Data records

════════

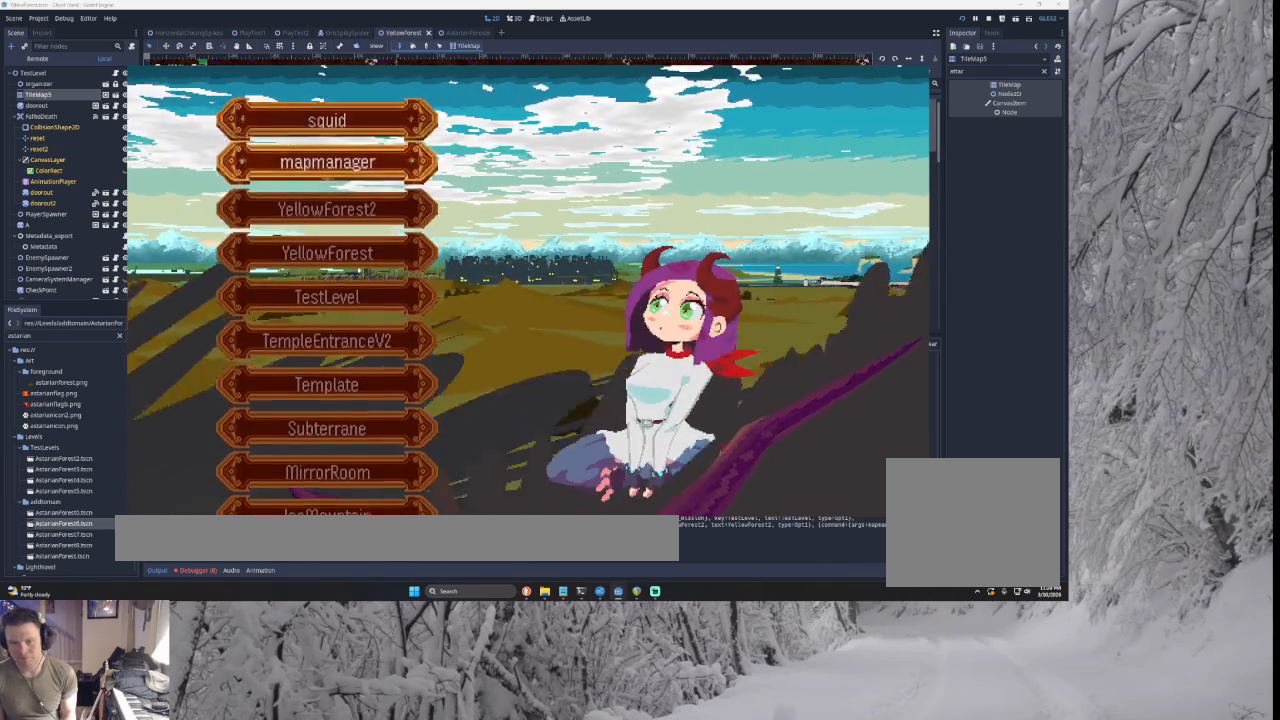
{"buttons": ["SQUARE"], "left_stick": "center", "right_stick": "center", "events": [[67, "left_stick", "center"], [133, "left_stick", "down"], [400, "left_stick", "center"], [500, "SQUARE", "down"]]}
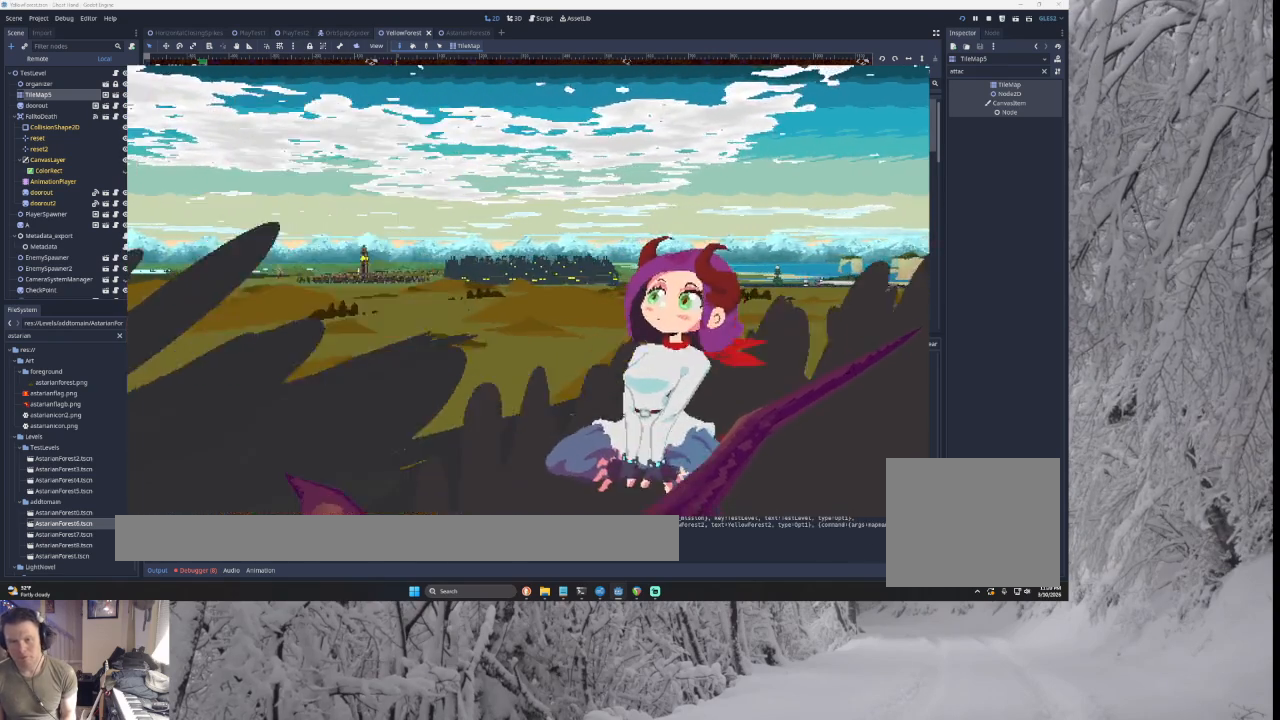
{"buttons": [], "left_stick": "center", "right_stick": "center", "events": [[100, "SQUARE", "up"]]}
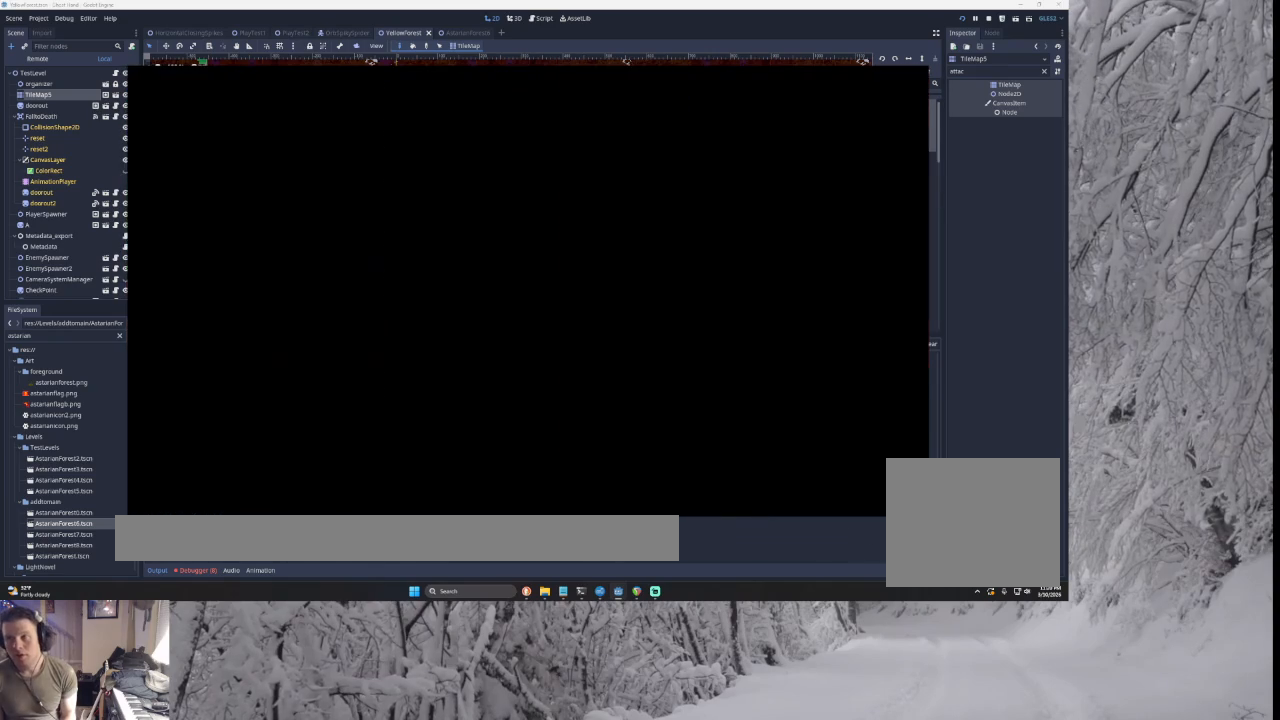
{"buttons": [], "left_stick": "right", "right_stick": "center", "events": [[300, "left_stick", "right"]]}
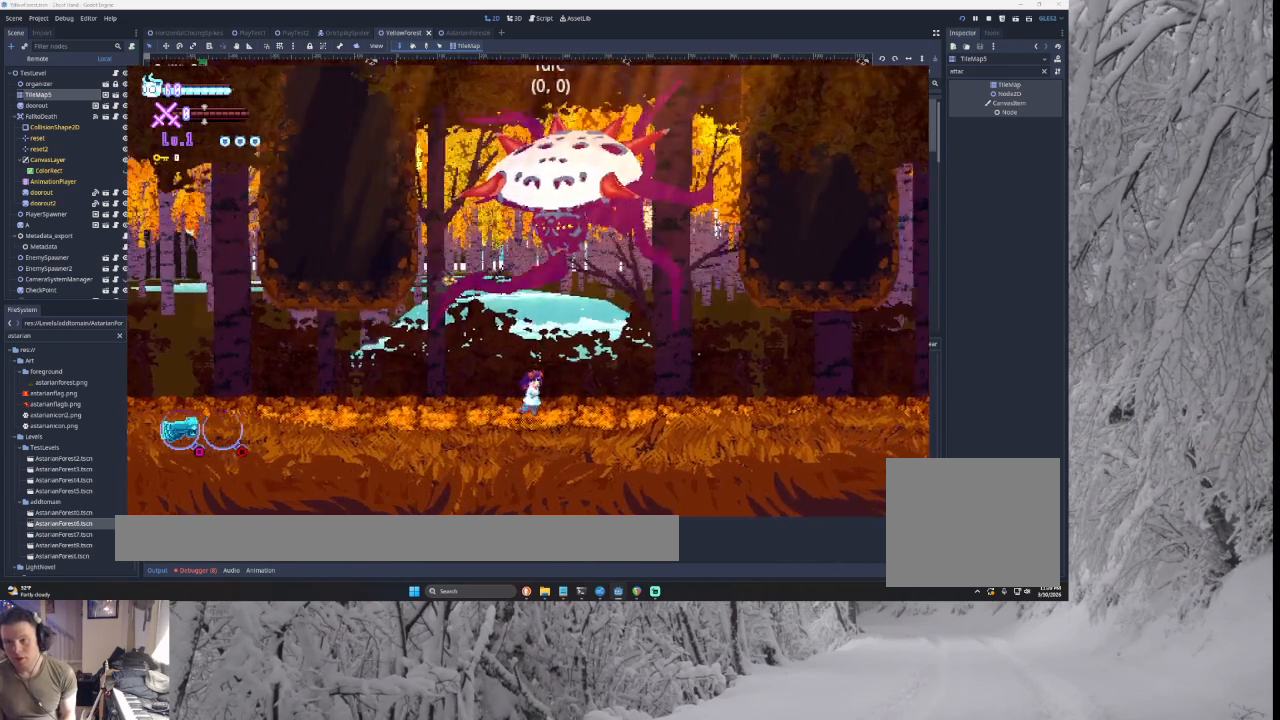
{"buttons": [], "left_stick": "left", "right_stick": "center", "events": [[100, "left_stick", "center"], [200, "TRIANGLE", "down"], [300, "left_stick", "left"], [500, "TRIANGLE", "up"]]}
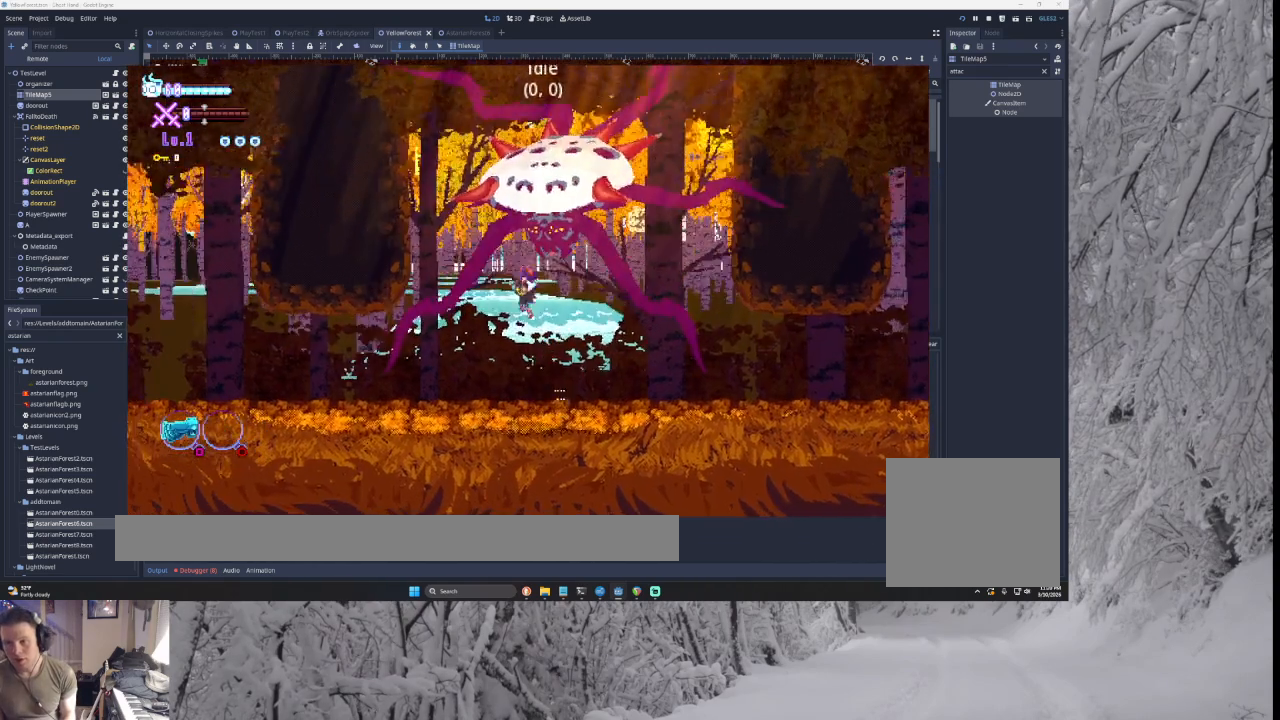
{"buttons": [], "left_stick": "center", "right_stick": "center", "events": [[133, "TRIANGLE", "down"], [367, "TRIANGLE", "up"], [433, "left_stick", "center"]]}
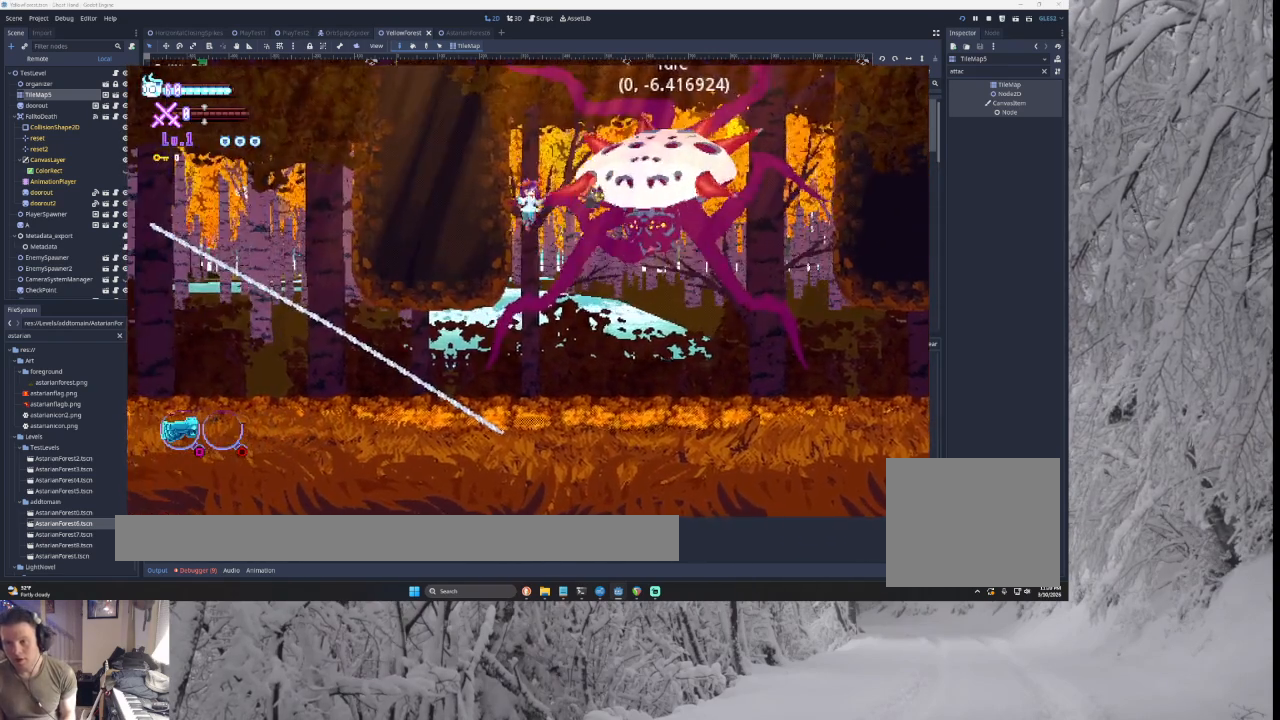
{"buttons": [], "left_stick": "right", "right_stick": "center", "events": [[133, "TRIANGLE", "down"], [133, "left_stick", "right"], [167, "SQUARE", "down"], [433, "SQUARE", "up"], [500, "TRIANGLE", "up"]]}
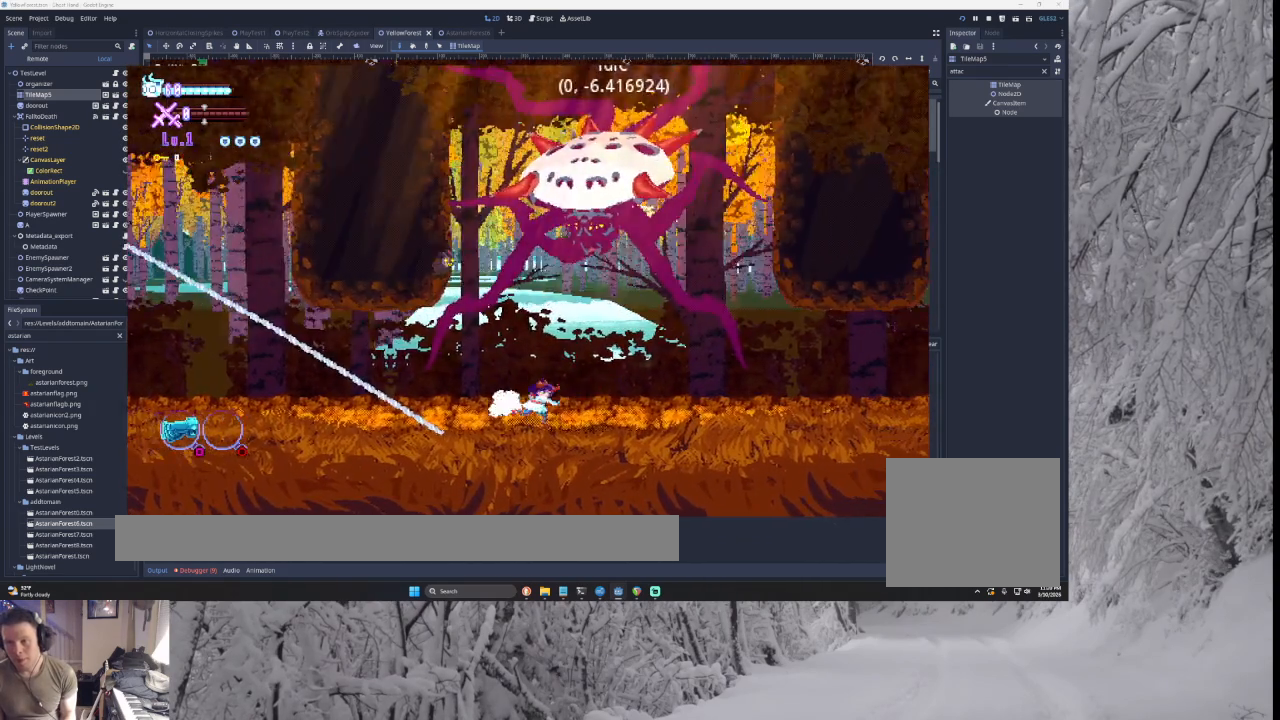
{"buttons": ["TRIANGLE"], "left_stick": "left", "right_stick": "center", "events": [[133, "TRIANGLE", "down"], [200, "left_stick", "left"], [400, "TRIANGLE", "up"], [500, "TRIANGLE", "down"]]}
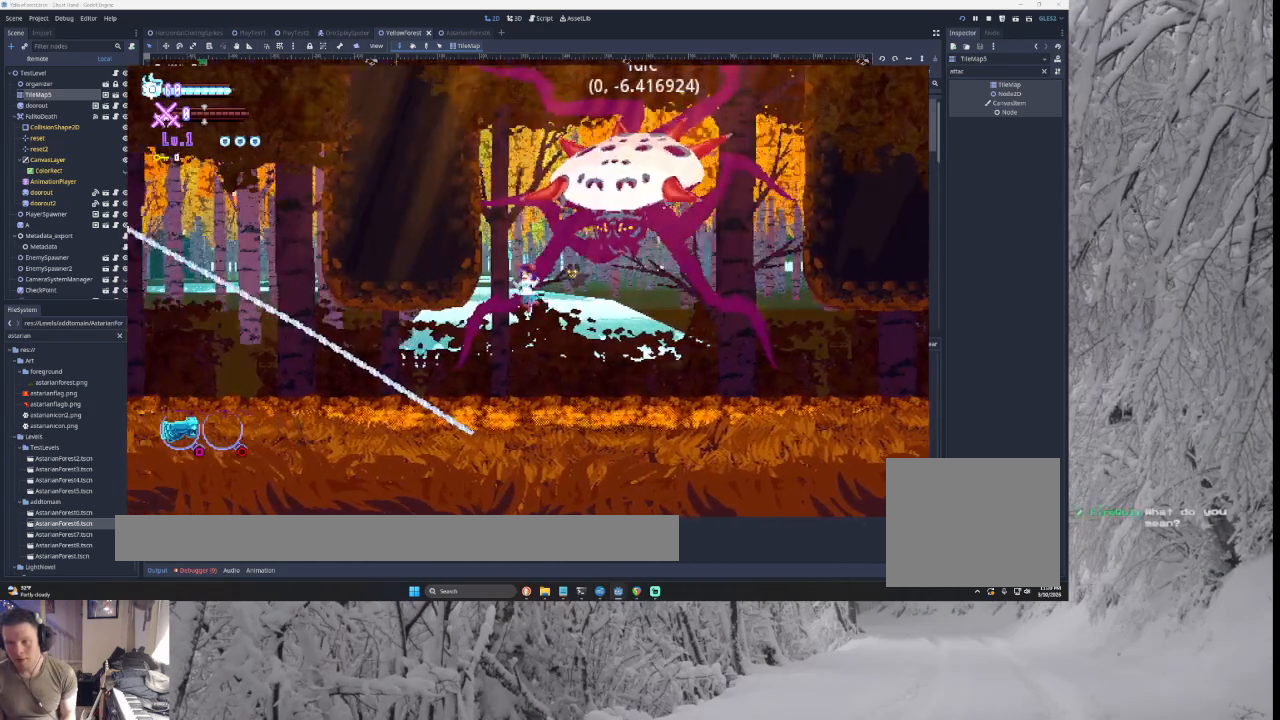
{"buttons": ["SQUARE", "TRIANGLE"], "left_stick": "center", "right_stick": "center", "events": [[267, "TRIANGLE", "up"], [267, "left_stick", "center"], [333, "TRIANGLE", "down"], [433, "SQUARE", "down"]]}
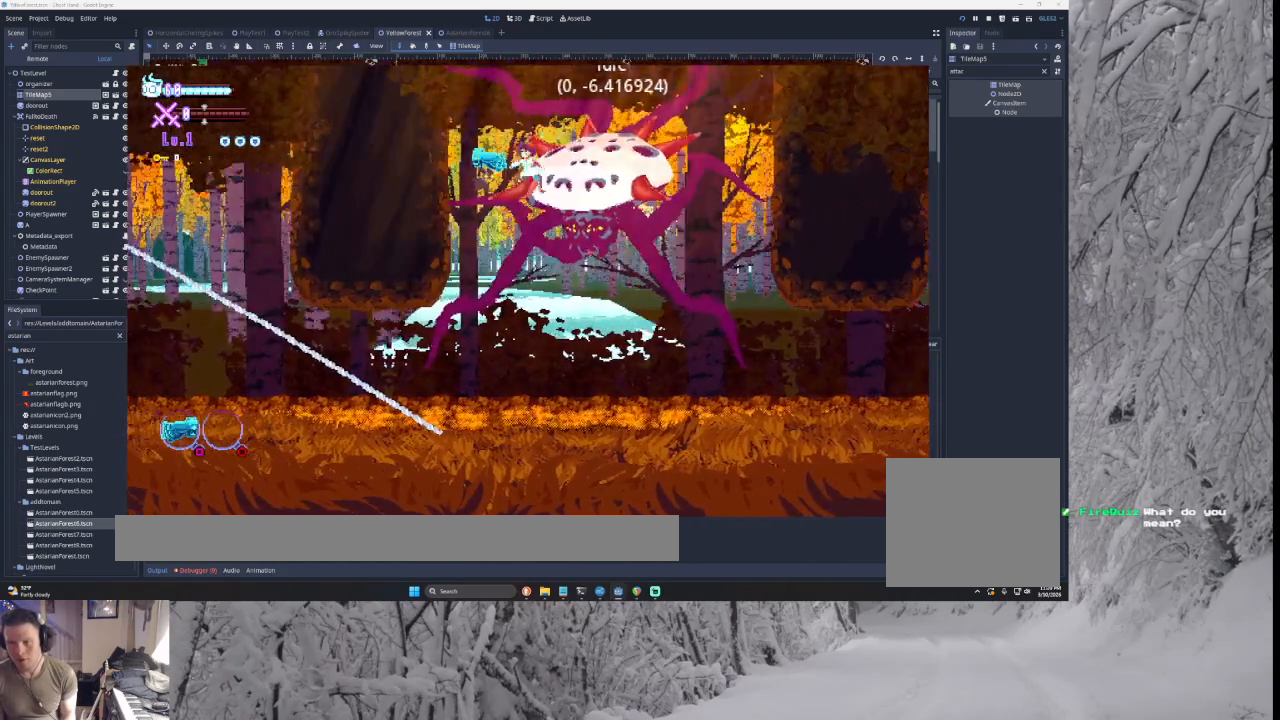
{"buttons": [], "left_stick": "right", "right_stick": "down", "events": [[67, "CROSS", "down"], [67, "left_stick", "right"], [233, "CROSS", "up"], [267, "SQUARE", "up"], [300, "left_stick", "left"], [367, "TRIANGLE", "up"], [433, "right_stick", "down"], [467, "left_stick", "right"]]}
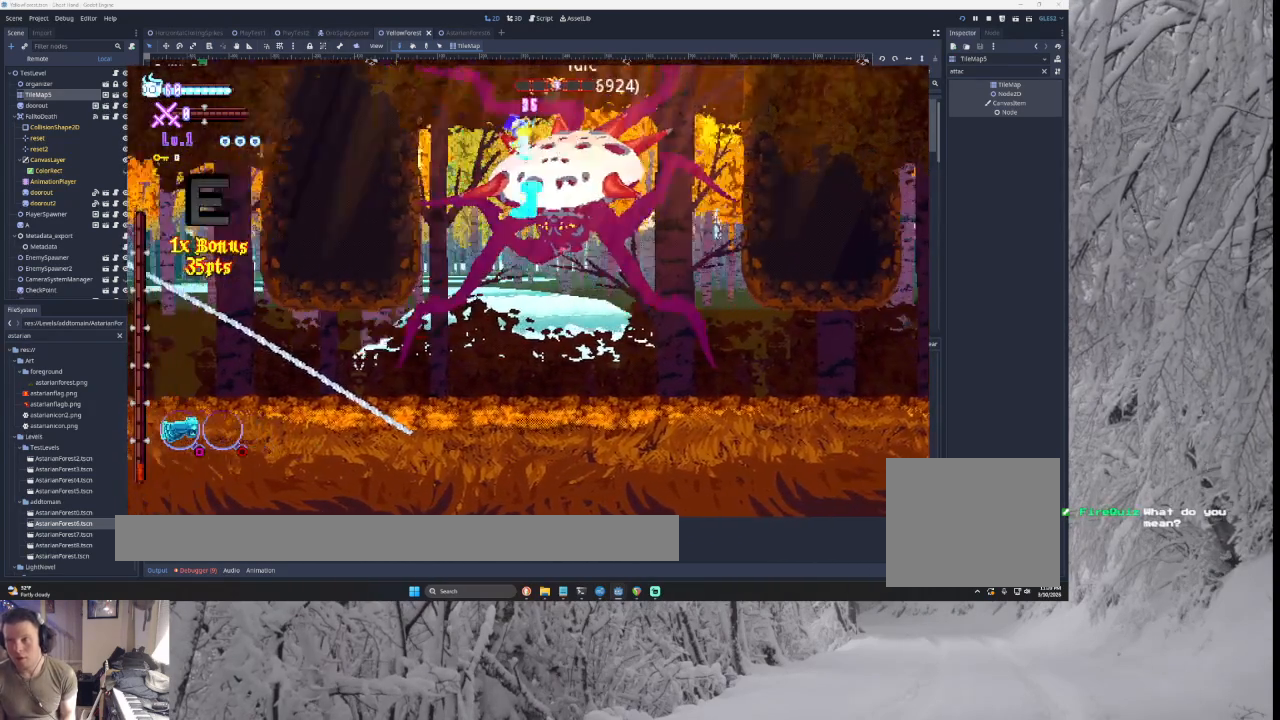
{"buttons": [], "left_stick": "left", "right_stick": "down", "events": [[67, "right_stick", "center"], [233, "left_stick", "center"], [300, "left_stick", "left"], [400, "right_stick", "down"]]}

════════

Task prompt: Write down all the entries exactly, but not the pictures they hold.

Task solution:
{"buttons": ["SQUARE"], "left_stick": "center", "right_stick": "center", "events": [[67, "left_stick", "center"], [133, "left_stick", "down"], [400, "left_stick", "center"], [500, "SQUARE", "down"]]}
{"buttons": [], "left_stick": "center", "right_stick": "center", "events": [[100, "SQUARE", "up"]]}
{"buttons": [], "left_stick": "right", "right_stick": "center", "events": [[300, "left_stick", "right"]]}
{"buttons": [], "left_stick": "left", "right_stick": "center", "events": [[100, "left_stick", "center"], [200, "TRIANGLE", "down"], [300, "left_stick", "left"], [500, "TRIANGLE", "up"]]}
{"buttons": [], "left_stick": "center", "right_stick": "center", "events": [[133, "TRIANGLE", "down"], [367, "TRIANGLE", "up"], [433, "left_stick", "center"]]}
{"buttons": [], "left_stick": "right", "right_stick": "center", "events": [[133, "TRIANGLE", "down"], [133, "left_stick", "right"], [167, "SQUARE", "down"], [433, "SQUARE", "up"], [500, "TRIANGLE", "up"]]}
{"buttons": ["TRIANGLE"], "left_stick": "left", "right_stick": "center", "events": [[133, "TRIANGLE", "down"], [200, "left_stick", "left"], [400, "TRIANGLE", "up"], [500, "TRIANGLE", "down"]]}
{"buttons": ["SQUARE", "TRIANGLE"], "left_stick": "center", "right_stick": "center", "events": [[267, "TRIANGLE", "up"], [267, "left_stick", "center"], [333, "TRIANGLE", "down"], [433, "SQUARE", "down"]]}
{"buttons": [], "left_stick": "right", "right_stick": "down", "events": [[67, "CROSS", "down"], [67, "left_stick", "right"], [233, "CROSS", "up"], [267, "SQUARE", "up"], [300, "left_stick", "left"], [367, "TRIANGLE", "up"], [433, "right_stick", "down"], [467, "left_stick", "right"]]}
{"buttons": [], "left_stick": "left", "right_stick": "down", "events": [[67, "right_stick", "center"], [233, "left_stick", "center"], [300, "left_stick", "left"], [400, "right_stick", "down"]]}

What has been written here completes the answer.